Legal

IBC AMENDMENT 2020 AND ITS EFFECTS (By Ishita Gupta)

It used to take around 4 to 5 years to conduct insolvency procedure against any company in India. However, in other countries like United Kingdom and United States of America, the duration of conducting insolvency procedure is approx. 1 year to 1.5 years. The Insolvency and Bankruptcy Code, 2016 was passed to establish a strict and time-bound insolvency procedure in India. The insolvency process lasts for 180 days. Further, any legal action against the debtor is prohibited during this period.

The maximum attention is drawn towards section 7, 9, and 10 of the Act which allows initiating corporate insolvency resolution process against the defaulter. Section 7 empowers the financial creditor to initiate insolvency procedure against corporate debtor in case of any default occurs. Section 9 empowers the operational creditor to file an application against for initiation of CIRP. Lastly, section 10 talks about Initiation of corporate insolvency resolution process by corporate applicant.

Section 10 provides “where a corporate debtor has committed a default, a corporate applicant thereof may file an application for initiating corporate insolvency resolution process with the Adjudicating Authority.” Under section 10 of the Act, the defaulting company itself becomes the applicant to file for insolvency before the Adjudicating Authority.

Due to the outbreak of coronavirus pandemic, an adverse impact is witnessed to the world economy. India, being a developing nation has also been adversely hit by the pandemic. It resulted to collapse of the corporate sector of Indian economy. Certain provisions of IBC, 2016 have been relaxed to grant relief to the corporate sector. The relief is primarily granted under section 10 of the Act.

 

The Hon’ble President of India has promulgated the IBC Ordinance 2020 on 05.06.2020. The operations under Sections 7, 9 & 10 of the Insolvency and Bankruptcy Code, 2016 are temporarily suspended and extended. The promulgation of this Ordinance has resulted in the insertion of 10A and Section 66(3) in to the Insolvency and Bankruptcy Code, 2016. Section 10A states “no applications seeking to initiate the corporate insolvency resolution process of a corporate debtor can be filed in case the default arose on or after 25.03.2020 until a minimum of 6 months. This period, where there is a bar on the initiation of the CIR Process in case the defaults occur after 25.03.2020, shall be extended to a maximum of 12 months, i.e., 24.03.2021.”

On the other hand, section 66 talks about fraudulent trading or wrongful trading. Section 66(3) states “no application shall be filed by a resolution professional towards the default against which initiation of corporate insolvency resolution process is suspended as per section 10A.” It is highlighted that no application will be filed for fraudulent or wrongful trading.

The IBC, 2020 amendment may affect the aggrieved party in various ways.

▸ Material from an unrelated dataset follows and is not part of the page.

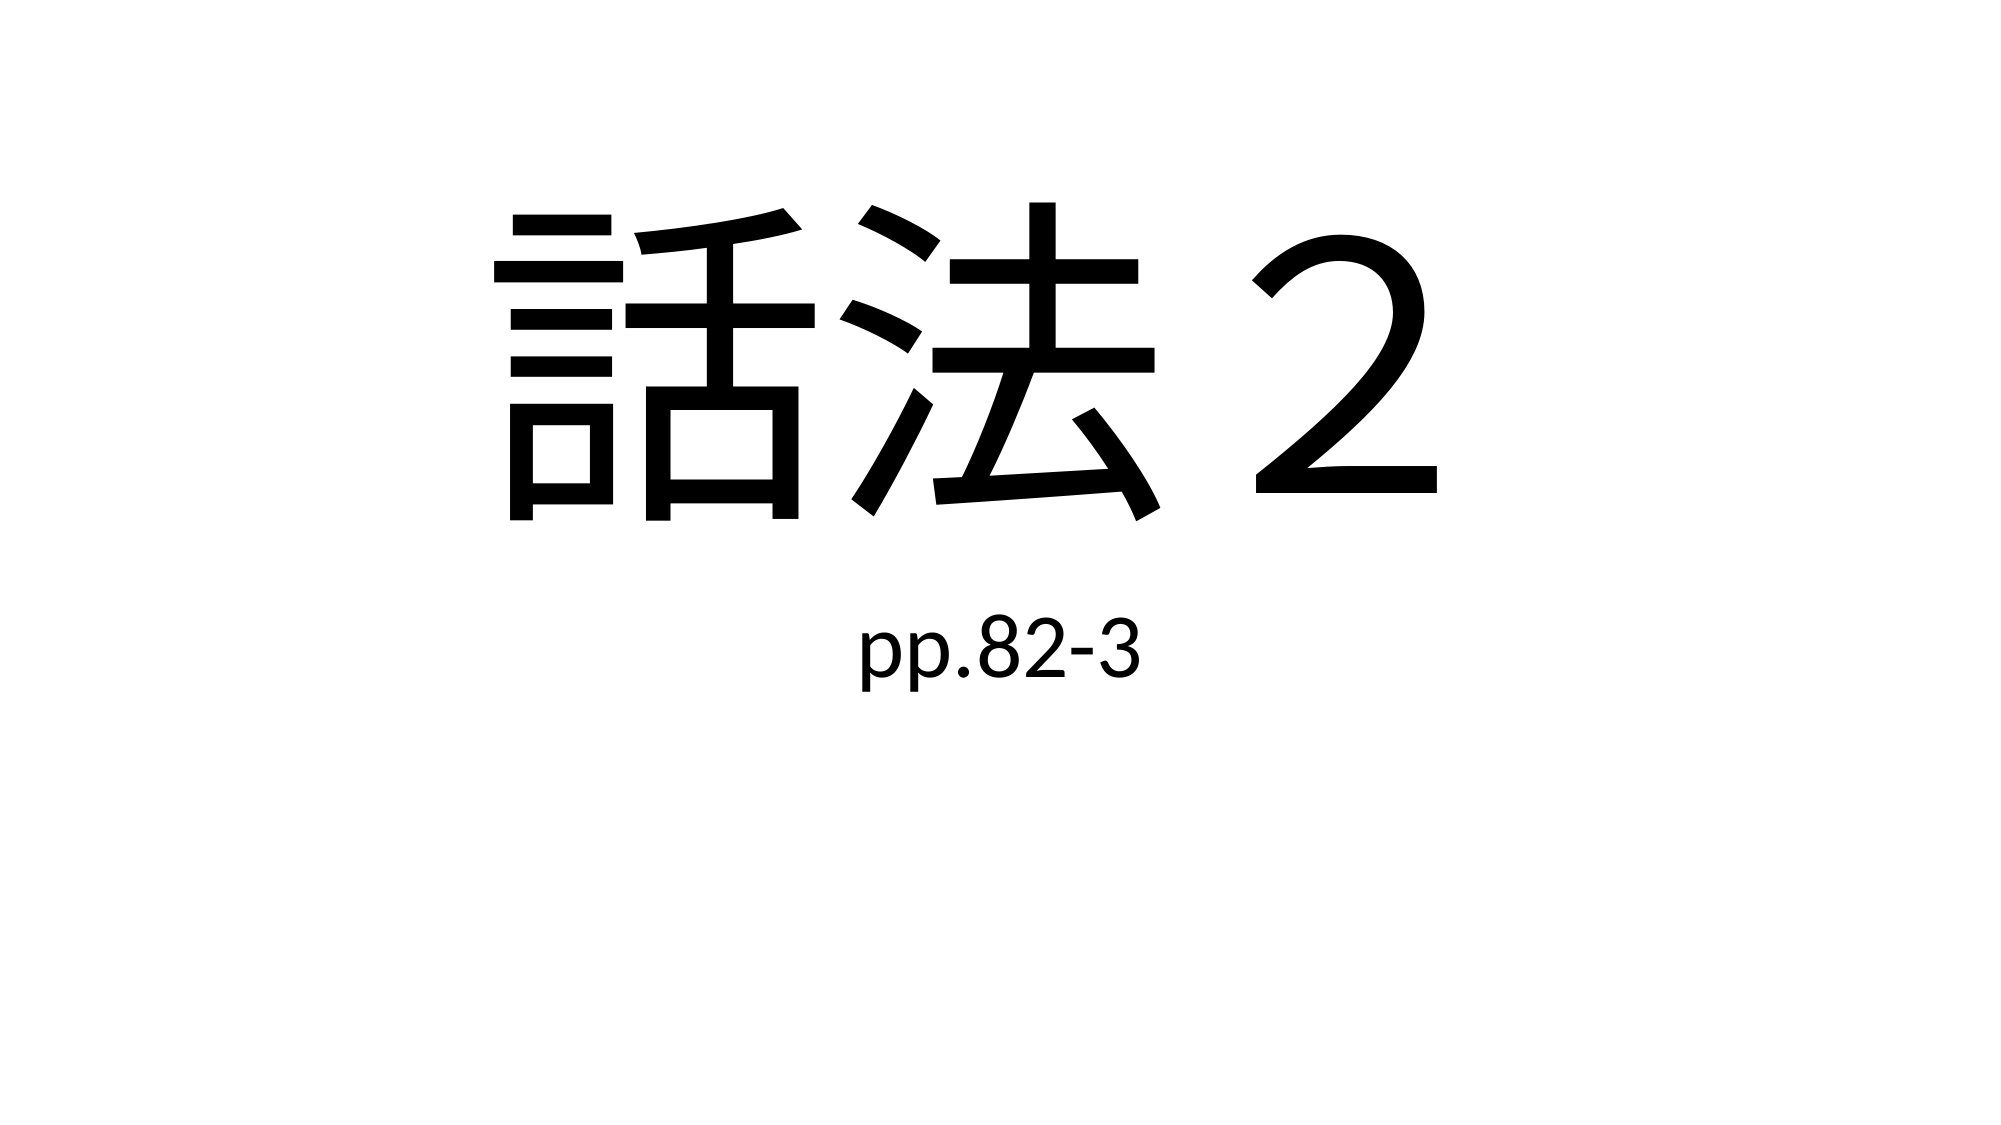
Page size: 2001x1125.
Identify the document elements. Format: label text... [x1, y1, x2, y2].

title 話法２ [249, 184, 1750, 576]
subtitle pp.82-3 [249, 590, 1750, 863]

Section 10A has imposed a specific bar on initiation of corporate insolvency resolution process under Sections 7, 9 and 10 for a default. The creditor is not allowed to file an application for the defaults which occur during the prescribed period. The ordinance will not affect the cases in which corporate insolvency resolution process has already been initiated prior to 25th March 2020. The explanation reads that Section 10 A shall not be applicable to any default prior to 25th March 2020.

Hence, it is analysed that the ordinance is for the betterment of the defaulters of company for a small period of time. The insolvency proceedings have been suspended temporarily. But after the expiration of the prescribed period, the insolvency proceedings will be conducted against the defaulters. There is a possibility that the Hon’ble Tribunal (NCLT) may get congested when it reopens due to uncountable pending cases. Hence, it is further analysed that this step has been initiated to control the congestion and stress of the Hon’ble Tribunal.